These Are the Three Best Ways to Invest in Gold
Investors often ask how to invest in gold. Saying the very least, there are several ways to invest in gold, but each alternative has its own benefits and drawbacks.
Below, we have identified the three best ways to invest in gold.
1. Gold Bullion
Buying gold bullion (physical gold) could be the easiest way to invest in the precious metal. The value of the gold that you hold increases by a similar amount as the gold prices on the spot market. One could even call this the most secure way of getting exposure to gold.
Setbacks: If an investor owns gold bullion, he/she will have to worry about the storage costs. Also, at the time of buying, an investor will have to pay a premium. At the time of selling, the investor might be charged fees depending on where the gold is sold.
Other options: Instead of owning physical precious metal, investors could look at exchange traded funds (ETFs) like the SPDR Gold Trust (ETF) (NYSEARCA:GLD). This ETF holds and tracks the price of physical gold. Through this, for a small management fee, investors don’t have to worry about storage or paying massive premiums to invest in gold.
2. Gold Mining Companies
If an investor is looking to invest in gold and make leverage returns to gold prices, and—at the same time—wants some security, gold mining companies could be for them.
Look at this, for example: if gold prices move from its current level of around $1,150 per ounce to $2,000 and, if you only own gold bullion, the gain will only be just about 74%.
Gold miners produce gold for a much cheaper price. For instance, Goldcorp Inc. (NYSE:GG) produces an ounce of gold at all-in sustaining costs of $815.00. If gold prices increase to $2,000 per ounce and the production costs remain the same, the company could be making massive profits. Obviously, this would reflect in its stock price. Mind you, this is not a recommendation, just an example of how mining companies could work for those looking to invest in gold.

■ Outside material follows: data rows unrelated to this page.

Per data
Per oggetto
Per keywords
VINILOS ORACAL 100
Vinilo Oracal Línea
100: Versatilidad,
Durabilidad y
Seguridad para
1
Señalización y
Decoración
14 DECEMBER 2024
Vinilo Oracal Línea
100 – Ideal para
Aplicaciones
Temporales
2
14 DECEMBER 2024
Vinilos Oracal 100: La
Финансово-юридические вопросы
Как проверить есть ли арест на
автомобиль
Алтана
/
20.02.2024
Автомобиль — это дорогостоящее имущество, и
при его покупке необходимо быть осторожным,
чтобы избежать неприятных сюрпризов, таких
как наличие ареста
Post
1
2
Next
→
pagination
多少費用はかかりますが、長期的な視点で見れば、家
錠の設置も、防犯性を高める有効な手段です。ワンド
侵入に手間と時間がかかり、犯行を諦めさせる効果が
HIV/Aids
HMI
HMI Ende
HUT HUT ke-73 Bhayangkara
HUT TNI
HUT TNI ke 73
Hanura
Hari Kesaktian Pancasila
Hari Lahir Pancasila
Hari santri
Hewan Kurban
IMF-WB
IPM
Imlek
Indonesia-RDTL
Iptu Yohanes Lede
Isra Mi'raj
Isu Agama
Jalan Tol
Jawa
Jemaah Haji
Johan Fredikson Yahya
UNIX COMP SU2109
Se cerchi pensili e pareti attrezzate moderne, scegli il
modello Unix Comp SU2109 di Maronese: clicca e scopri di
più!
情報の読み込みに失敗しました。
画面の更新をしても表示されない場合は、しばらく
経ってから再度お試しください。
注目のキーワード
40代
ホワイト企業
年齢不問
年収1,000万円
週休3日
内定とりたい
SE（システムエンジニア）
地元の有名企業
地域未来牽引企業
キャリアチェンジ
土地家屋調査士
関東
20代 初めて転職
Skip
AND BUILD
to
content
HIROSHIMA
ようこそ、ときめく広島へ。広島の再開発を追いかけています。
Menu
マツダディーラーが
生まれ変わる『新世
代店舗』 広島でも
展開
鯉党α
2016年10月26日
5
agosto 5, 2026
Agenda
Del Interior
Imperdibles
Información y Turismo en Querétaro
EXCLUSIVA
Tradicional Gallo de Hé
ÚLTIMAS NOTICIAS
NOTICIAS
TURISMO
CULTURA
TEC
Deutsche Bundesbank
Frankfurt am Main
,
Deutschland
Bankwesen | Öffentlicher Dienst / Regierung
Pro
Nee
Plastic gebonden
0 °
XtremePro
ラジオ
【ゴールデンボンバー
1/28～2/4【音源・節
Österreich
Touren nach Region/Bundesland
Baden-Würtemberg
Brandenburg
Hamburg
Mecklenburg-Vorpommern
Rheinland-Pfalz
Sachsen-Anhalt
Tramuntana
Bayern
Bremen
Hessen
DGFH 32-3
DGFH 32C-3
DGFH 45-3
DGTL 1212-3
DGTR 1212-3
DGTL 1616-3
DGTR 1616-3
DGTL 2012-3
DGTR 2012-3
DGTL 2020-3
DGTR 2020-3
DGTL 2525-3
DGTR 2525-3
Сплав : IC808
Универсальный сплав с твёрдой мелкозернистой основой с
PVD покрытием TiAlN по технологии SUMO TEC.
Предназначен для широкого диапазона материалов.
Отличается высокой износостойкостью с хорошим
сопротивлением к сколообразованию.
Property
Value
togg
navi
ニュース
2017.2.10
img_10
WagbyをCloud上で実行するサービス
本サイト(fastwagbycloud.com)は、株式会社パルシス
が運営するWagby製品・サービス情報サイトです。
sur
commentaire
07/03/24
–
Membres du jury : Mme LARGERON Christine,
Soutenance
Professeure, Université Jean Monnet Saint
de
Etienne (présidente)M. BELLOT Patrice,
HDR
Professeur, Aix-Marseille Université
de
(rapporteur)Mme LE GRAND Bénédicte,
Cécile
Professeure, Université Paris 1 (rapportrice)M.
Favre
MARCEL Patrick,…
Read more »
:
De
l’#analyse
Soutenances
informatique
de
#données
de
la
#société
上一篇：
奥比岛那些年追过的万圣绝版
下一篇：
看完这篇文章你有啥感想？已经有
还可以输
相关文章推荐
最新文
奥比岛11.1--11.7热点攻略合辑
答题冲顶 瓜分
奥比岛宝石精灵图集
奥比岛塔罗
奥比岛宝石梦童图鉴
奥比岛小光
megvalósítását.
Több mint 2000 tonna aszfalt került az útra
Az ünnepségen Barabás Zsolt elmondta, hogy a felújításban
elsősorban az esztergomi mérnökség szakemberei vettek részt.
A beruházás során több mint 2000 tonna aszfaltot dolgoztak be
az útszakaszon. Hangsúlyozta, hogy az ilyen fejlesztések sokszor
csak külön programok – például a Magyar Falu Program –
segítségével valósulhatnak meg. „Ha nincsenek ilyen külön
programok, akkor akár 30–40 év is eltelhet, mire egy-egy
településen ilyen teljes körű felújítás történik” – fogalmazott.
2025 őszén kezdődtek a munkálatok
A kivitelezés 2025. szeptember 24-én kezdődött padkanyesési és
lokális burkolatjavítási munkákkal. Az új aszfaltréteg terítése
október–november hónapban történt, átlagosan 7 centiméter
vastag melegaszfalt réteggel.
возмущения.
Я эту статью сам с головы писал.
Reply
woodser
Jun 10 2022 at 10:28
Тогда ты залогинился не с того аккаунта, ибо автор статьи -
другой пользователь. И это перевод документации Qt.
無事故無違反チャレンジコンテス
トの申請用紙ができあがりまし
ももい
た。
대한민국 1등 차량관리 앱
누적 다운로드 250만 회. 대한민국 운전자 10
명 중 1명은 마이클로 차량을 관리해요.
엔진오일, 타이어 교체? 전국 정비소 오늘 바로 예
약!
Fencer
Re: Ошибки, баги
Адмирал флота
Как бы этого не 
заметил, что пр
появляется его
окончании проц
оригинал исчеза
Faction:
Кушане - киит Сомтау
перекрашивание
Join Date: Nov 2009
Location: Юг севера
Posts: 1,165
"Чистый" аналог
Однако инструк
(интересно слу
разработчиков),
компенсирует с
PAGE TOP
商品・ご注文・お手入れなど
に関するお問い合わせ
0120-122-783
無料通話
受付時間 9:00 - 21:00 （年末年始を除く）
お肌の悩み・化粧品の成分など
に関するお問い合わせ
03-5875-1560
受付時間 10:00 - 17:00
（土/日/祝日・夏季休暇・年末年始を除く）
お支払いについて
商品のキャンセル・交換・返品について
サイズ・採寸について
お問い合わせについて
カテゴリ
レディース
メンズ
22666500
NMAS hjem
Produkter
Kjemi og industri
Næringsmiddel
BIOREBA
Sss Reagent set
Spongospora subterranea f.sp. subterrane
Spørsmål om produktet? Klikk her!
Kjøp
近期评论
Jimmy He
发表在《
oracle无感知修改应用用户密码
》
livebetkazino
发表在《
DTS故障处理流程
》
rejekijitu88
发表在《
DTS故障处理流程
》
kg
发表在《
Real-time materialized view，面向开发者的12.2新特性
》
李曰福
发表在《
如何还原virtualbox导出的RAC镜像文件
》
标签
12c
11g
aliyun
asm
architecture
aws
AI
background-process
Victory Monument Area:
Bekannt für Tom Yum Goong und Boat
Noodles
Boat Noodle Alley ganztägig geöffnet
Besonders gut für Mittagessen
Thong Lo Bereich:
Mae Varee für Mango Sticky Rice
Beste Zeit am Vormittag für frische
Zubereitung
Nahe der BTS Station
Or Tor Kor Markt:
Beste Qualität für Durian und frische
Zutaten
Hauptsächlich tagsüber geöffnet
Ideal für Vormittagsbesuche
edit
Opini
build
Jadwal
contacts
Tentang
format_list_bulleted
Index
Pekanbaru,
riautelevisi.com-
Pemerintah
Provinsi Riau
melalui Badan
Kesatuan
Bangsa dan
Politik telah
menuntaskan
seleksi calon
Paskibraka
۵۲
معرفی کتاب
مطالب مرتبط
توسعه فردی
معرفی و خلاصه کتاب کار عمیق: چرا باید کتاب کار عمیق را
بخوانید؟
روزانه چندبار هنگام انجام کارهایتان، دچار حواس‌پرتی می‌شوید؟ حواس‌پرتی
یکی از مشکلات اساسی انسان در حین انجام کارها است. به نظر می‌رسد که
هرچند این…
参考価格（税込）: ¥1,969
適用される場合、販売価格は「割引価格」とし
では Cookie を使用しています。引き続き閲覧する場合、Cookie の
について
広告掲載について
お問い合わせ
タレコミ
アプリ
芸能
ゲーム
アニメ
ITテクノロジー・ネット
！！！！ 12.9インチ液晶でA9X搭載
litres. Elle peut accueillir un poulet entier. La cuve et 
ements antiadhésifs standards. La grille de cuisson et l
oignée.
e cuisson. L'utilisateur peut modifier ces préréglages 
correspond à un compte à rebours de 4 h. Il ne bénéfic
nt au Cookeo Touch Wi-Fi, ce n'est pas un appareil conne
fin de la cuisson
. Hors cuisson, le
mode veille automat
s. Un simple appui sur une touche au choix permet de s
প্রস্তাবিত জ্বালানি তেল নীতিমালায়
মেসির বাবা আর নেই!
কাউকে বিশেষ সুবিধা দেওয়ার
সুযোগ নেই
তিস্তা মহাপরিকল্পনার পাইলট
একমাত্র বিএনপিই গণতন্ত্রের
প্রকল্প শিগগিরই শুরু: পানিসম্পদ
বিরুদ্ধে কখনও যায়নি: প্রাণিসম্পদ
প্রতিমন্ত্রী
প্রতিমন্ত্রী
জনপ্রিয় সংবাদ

Setbacks: As gold mining companies provide leverage gains, they come under fire as gold prices decline as well. When buying gold mining company stocks, investors also have to pay commissions to brokers.
Other options: Instead of owning just one mining company, investors could look into ETFs like Market Vectors Gold Miners ETF (NYSEARCA:GDX). This ETF holds several major mining companies. Through this, investors could get diversification.
3. Leverage Gold and Gold Miners’ ETFs
If an investor is looking to invest in gold and willing to take a significant amount of risk to make massive returns in the short term, they could look into leverage gold and gold mining company ETFs.
For example, look at the Direxion Shares Exchange Traded Fund Trust (NYSEARCA:NUGT). This ETF follows the NYSEARCA Gold Miners Index. If this index increases by one percent on a given day, NUGT stock increases by three percent.
Setbacks: These sorts of ETFs shouldn’t be considered a long-term investment. They are only good for a short-term opportunity. In the long term, they could cause massive losses to the portfolio.